I've also got a post planned on a subject near and dear to Her Ladyship's heart: Toriana fashions. I'll explore what designing a wardrobe for every character demanded, and what guided my choices while creating some entirely new fashions for my universe. Along with some details on who wears what and why, we'll take another peek inside Her Ladyship's Sketch Book to see an actual outfit I designed for one of my characters.

Do stop by if you get a chance, and in the meantime have a great weekend.


  1. I have that book and love it.

    I'm really enjoying all of these posts. They're giving me great insight into how you work. No wonder your worlds are so rich. I need to do much more along these lines with my own stories. Maybe they wouldn't be so sparse that way.

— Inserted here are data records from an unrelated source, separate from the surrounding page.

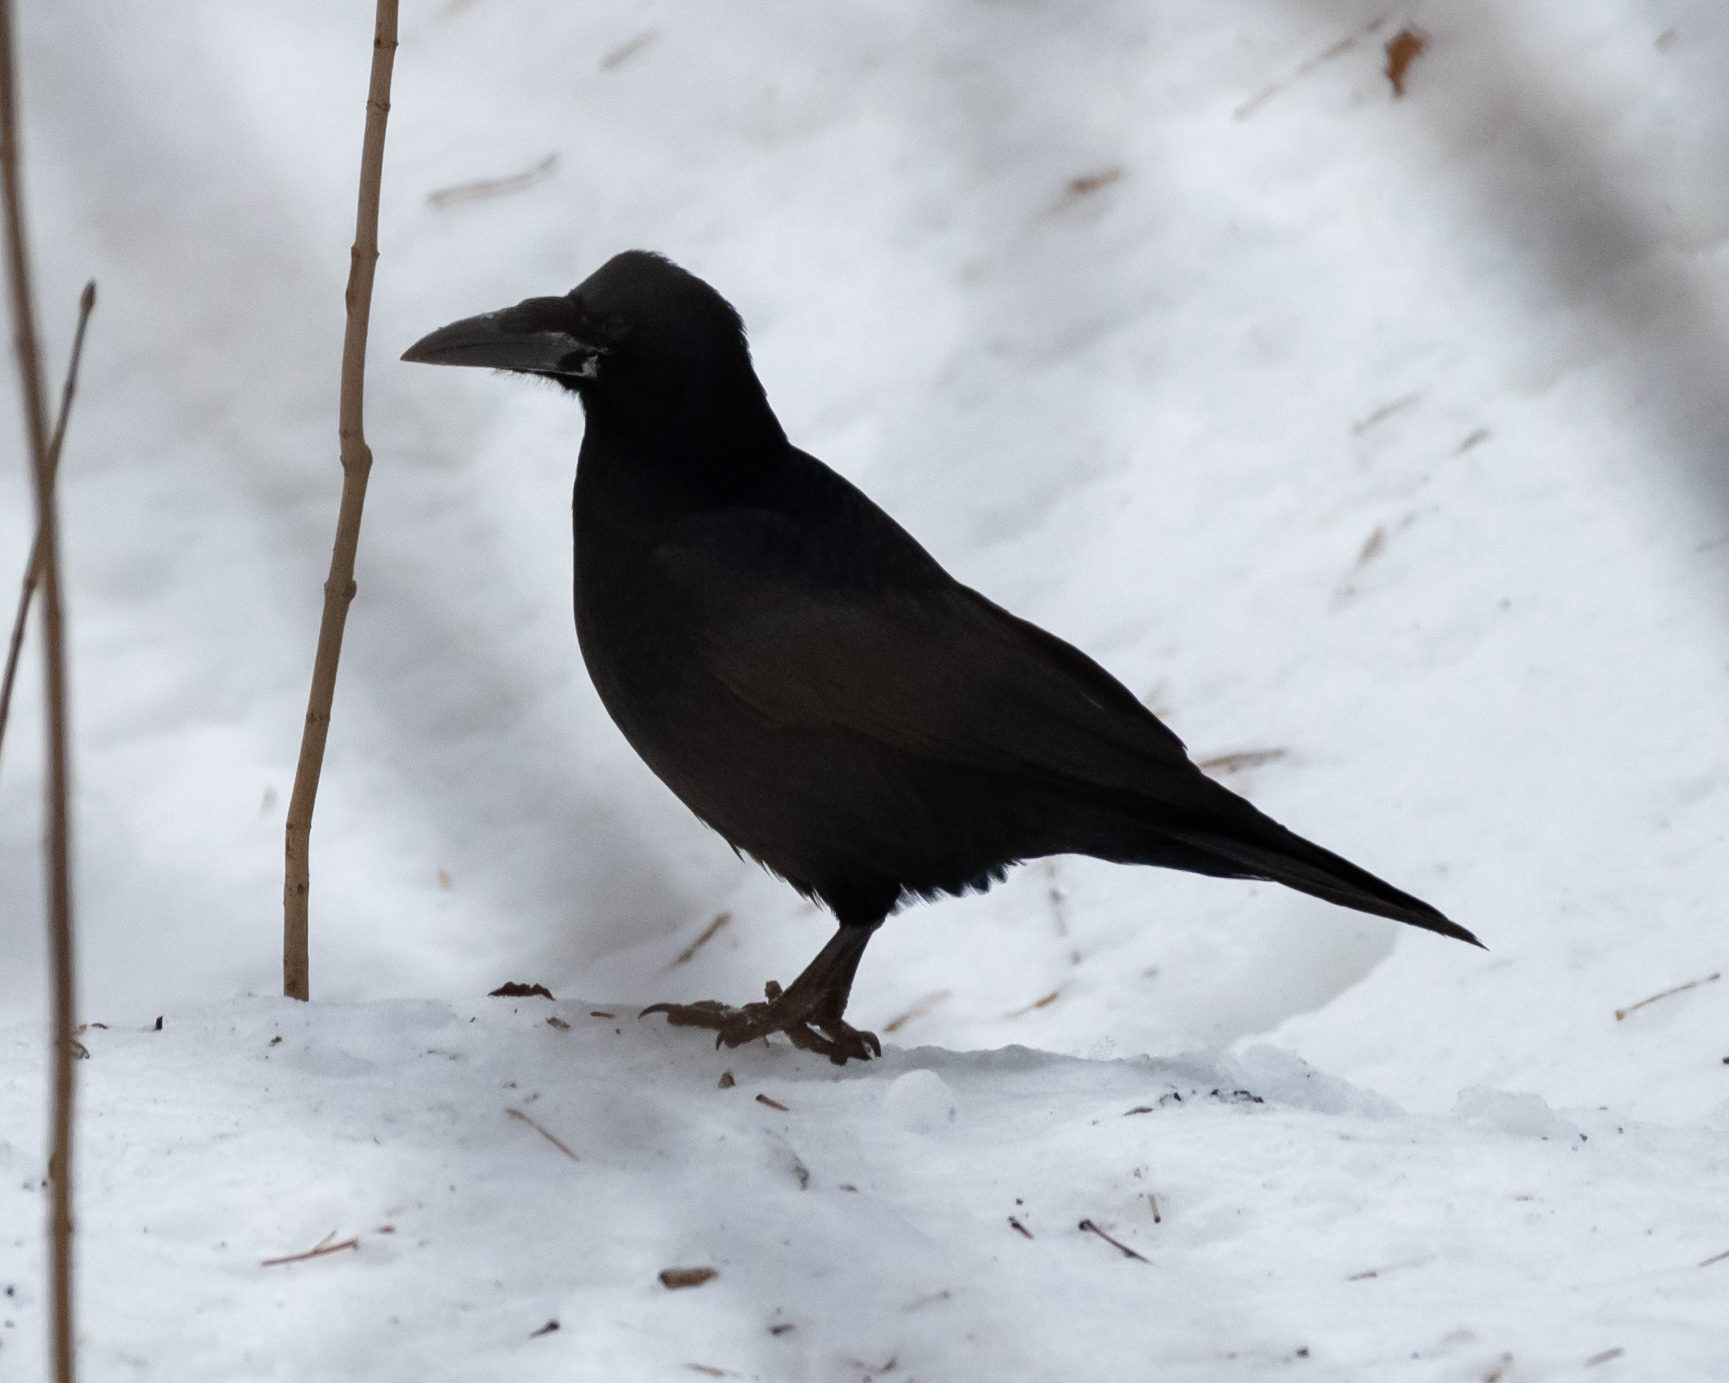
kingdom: Animalia
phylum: Chordata
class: Aves
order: Passeriformes
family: Corvidae
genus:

    1. I sometimes think nattering on about inspiration can be a bit boring -- but then I remember I'm talking to other writers and book lovers who are possibly just as nutty as me. :)

  2. I am sooo looking forward to this. I've been working on projects in this area and am always looking for books.

    Actually, my current project (annotating Christie's Styles book) has got me into the Edwardian and World War I era as well. In the servants area, there's Stanley Ager's "The Butler’s Guide. He worked as a butler, and this book contains cool bits such as how a house prepares to receive the queen, and what servants do to passive-aggress obnoxious guests
    (such as fiddle with their clothes so the seams burst open weeks later).

    1. I will endeavor to write a thorough review, then -- thanks for stopping in.

      I also picked up a copy of Stanley's book, Bill -- it's fascinating reading. Next on my list is Mrs. Robinson's Disgrace, the private diary of a Victorian lady by Kate Summerscale. It's touted as a true-life Madame Bovary.